Public Health - Influenza
Comal County Public Health (CCPH) is guided by a vision:
a safe and healthy Comal County. Multidisciplinary
professionals work together to achieve this focal mission. Currently,
there are twelve full-time employees and one part-time team-member
creating a team that delivers public health-focused services such as
immunizations, epidemiology and surveillance, emergency preparedness,
education, and some clinic services. Our staff works under the guidance and direction of the Comal
County Medical Authority.
The best way to prevent the flu is to get a influenza vaccine. Even if you have not had your vaccine, practice the following recommendations to stay healthy.
Avoid contact with people who are ill.
Do not eat or drink after anyone.
Wash your hands frequently
Keep your hands away from your face—your nose, mouth, and eyes are portals into your body.
Keep healthy—eat right and get enough rest. This will help your body and your immune system fight off disease.
Dress appropriately for the weather.
Keep your clothing and body clean.
In times of disease outbreaks, avoid large crowds or crowded conditions.
Infants should be kept away from any ill person. Avoid any unnecessary contact with crowds.
How the Influenza Virus Is Passed Around
The flu is spread, or transmitted, when a person who has the flu coughs, sneezes, or speaks and sends flu virus into the air, .
and other people inhale the virus. The virus enters the nose, throat, or lungs of a person and begins to multiply, causing symptoms
of influenza. Influenza may, less often, be spread when a person touches a surface that has flu viruses on it – a door handle,
for instance – and then touches his or her nose or mouth.
The Flu Is Contagious?
A person can spread the flu starting one day before he or she feels sick. Adults can continue to pass the flu virus to others for another
three to seven days after symptoms start. Children can pass the virus for longer than seven days. Symptoms start one to four days after the
virus enters the body. Some persons can be infected with the flu virus but have no symptoms. During this time, those persons can still spread the virus to others.
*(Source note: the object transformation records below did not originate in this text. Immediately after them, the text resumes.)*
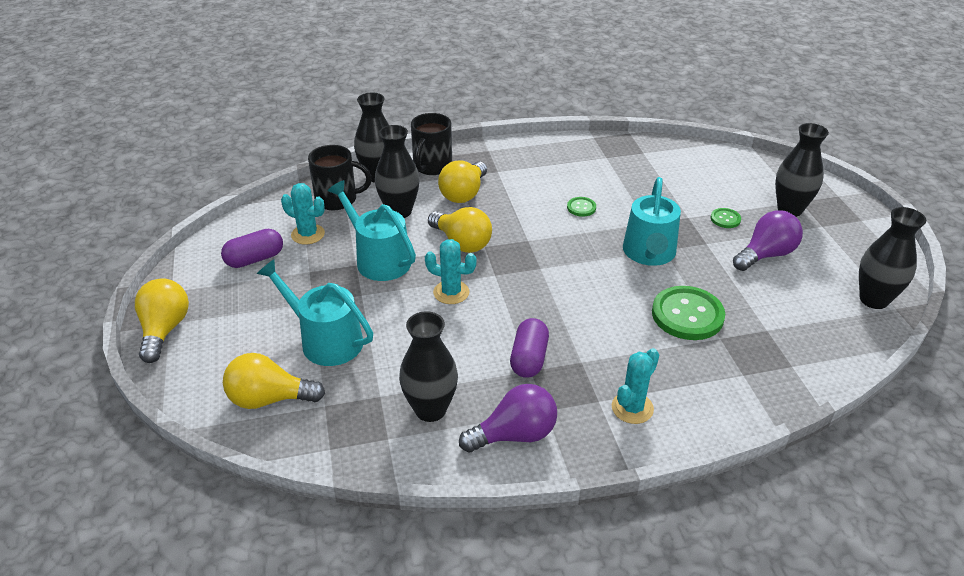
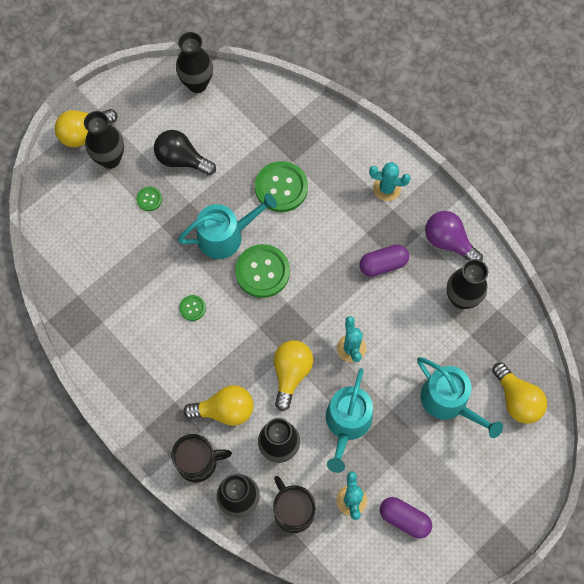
camera: 120 degrees left, 30 degrees up
yellow light bulb [135,278,189,363] -> yellow light bulb moved to [55,109,117,147]
turquoise watering can [257,259,373,366] -> turquoise watering can turned 45 degrees counterclockwise [417,357,503,438]
purple light bulb [733,210,803,271] -> black light bulb [154,130,216,176]
none -> green button [235,244,290,298]

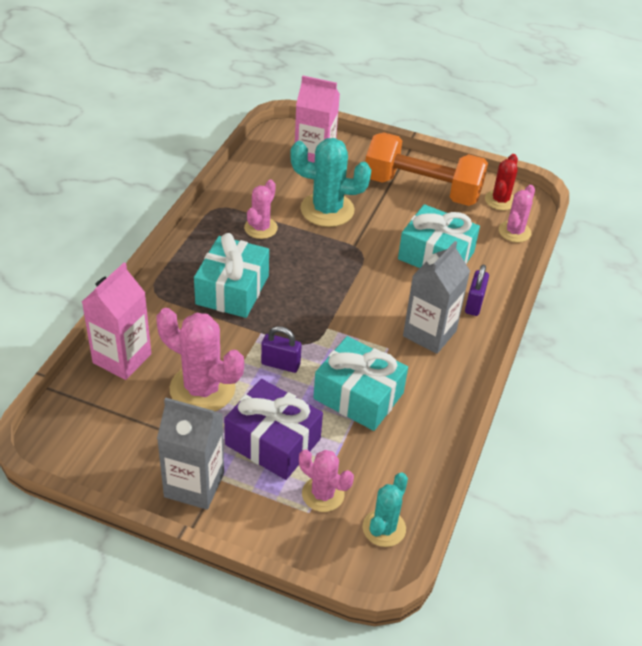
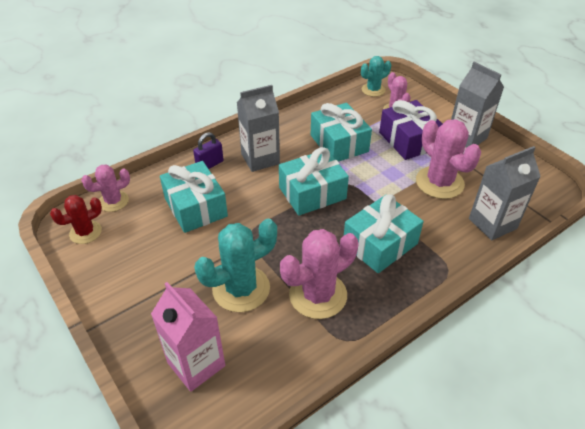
camera: 145 degrees left, 0 degrees up
pink carton [82,263,151,380] -> grey carton [469,146,541,240]
pink cactus [244,180,278,239] -> pink cactus [280,229,358,319], size x1.66
purple padlock [261,326,302,373] -> none
turquoise cactus [290,138,371,227] -> turquoise cactus turned 75 degrees counterclockwise [194,218,277,312]
orange dumbbell [365,132,488,206] -> none
none -> turquoise gift [279,147,349,216]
How To Know if You Have the Flu?
Your respiratory illness might be the flu if you have sudden onset of body aches, fever, and respiratory symptoms, and your illness occurs
during November through April (the usual flu season in the Northern Hemisphere). However, during this time, other respiratory illnesses
can cause similar symptoms and flu can be caught at any time of the year. It is impossible to tell for sure if you have the flu based on
symptoms alone. Doctors can perform tests to see if you have the flu if you are in the first few days of your illness.
What You Should Do If You Get the Flu
- Drink plenty of liquids
- Avoid using alcohol and tobacco
- Take medication to relieve the symptoms of flu
Influenza is caused by a virus, so antibiotics (like penicillin) don’t work to cure it. The best way to prevent the flu is to get an
influenza vaccine (flu shot) each fall, before flu season.
Do Not Give Aspirin To a Child or Teenager Who Has the Flu
Never give aspirin to children or teenagers who have flu-like symptoms – and particularly fever – without first speaking to .
your doctor. Giving aspirin to children and teenagers who have influenza can cause a rare but serious illness called Reye syndrome. Children
or teenagers with the flu should get plenty of rest, drink lots of liquids, and take medicines that contain no aspirin to relieve symptoms.
The Myth of the "Stomach Flu"
Many people use the term "stomach flu – to describe illnesses with nausea, vomiting, or diarrhea. These symptoms can be caused by many
different viruses, bacteria, or even parasites. While vomiting, diarrhea, and being nauseous or "sick to your stomach" can sometimes be related
to the flu (particularly in children), these problems are rarely the main symptoms of influenza. The flu is a respiratory disease and not a stomach or intestinal disease.